## Goal of the exercise
Make an exact copy of the lines from the top of the entries below through the line with "Received ; accepted". Leave all pictures out.
(Listed entries Opens)
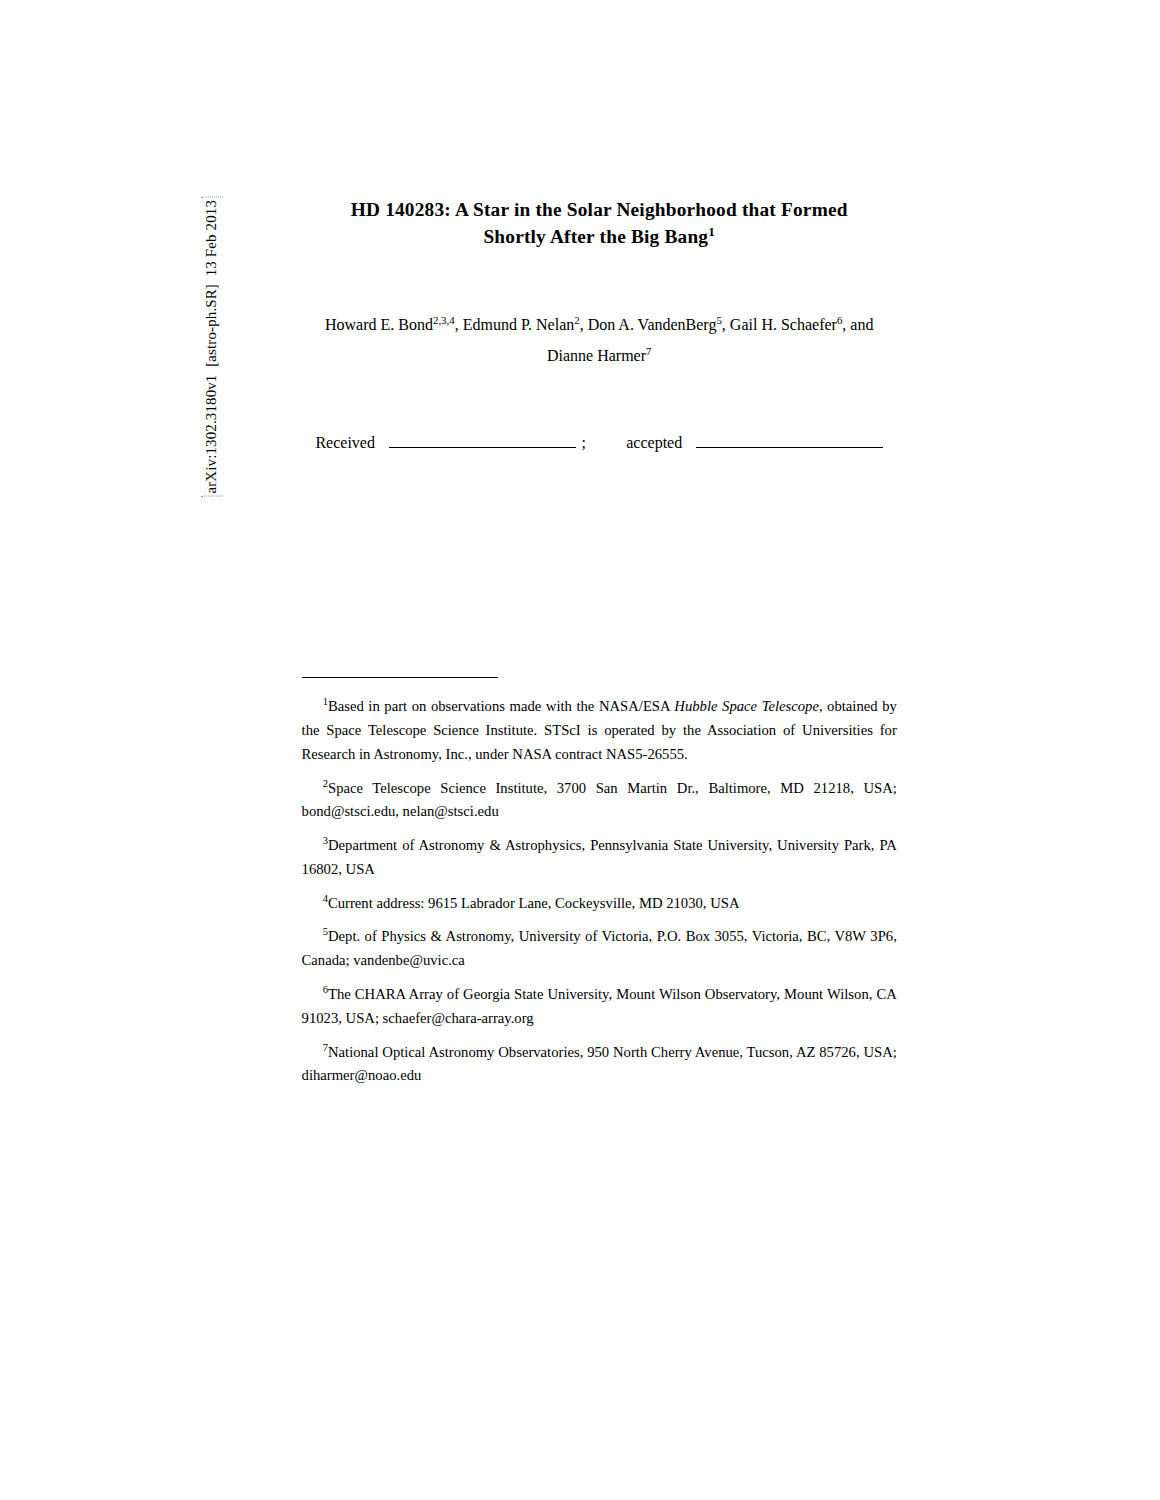arXiv:1302.3180v1 [astro-ph.SR] 13 Feb 2013
HD 140283: A Star in the Solar Neighborhood that Formed
Shortly After the Big Bang1
Howard E. Bond2,3,4, Edmund P. Nelan2, Don A. VandenBerg5, Gail H. Schaefer6, and
Dianne Harmer7
Received ; accepted
1Based in part on observations made with the NASA/ESA Hubble Space Telescope, obtained by the Space Telescope Science Institute. STScI is operated by the Association of Universities for Research in Astronomy, Inc., under NASA contract NAS5-26555.
2Space Telescope Science Institute, 3700 San Martin Dr., Baltimore, MD 21218, USA; bond@stsci.edu, nelan@stsci.edu
3Department of Astronomy & Astrophysics, Pennsylvania State University, University Park, PA 16802, USA
4Current address: 9615 Labrador Lane, Cockeysville, MD 21030, USA
5Dept. of Physics & Astronomy, University of Victoria, P.O. Box 3055, Victoria, BC, V8W 3P6, Canada; vandenbe@uvic.ca
6The CHARA Array of Georgia State University, Mount Wilson Observatory, Mount Wilson, CA 91023, USA; schaefer@chara-array.org
7National Optical Astronomy Observatories, 950 North Cherry Avenue, Tucson, AZ 85726, USA; diharmer@noao.edu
(Listed entries Closes)
## Answer section
arXiv:1302.3180v1 [astro-ph.SR] 13 Feb 2013
HD 140283: A Star in the Solar Neighborhood that Formed
Shortly After the Big Bang1
Howard E. Bond2,3,4, Edmund P. Nelan2, Don A. VandenBerg5, Gail H. Schaefer6, and
Dianne Harmer7
Received ; accepted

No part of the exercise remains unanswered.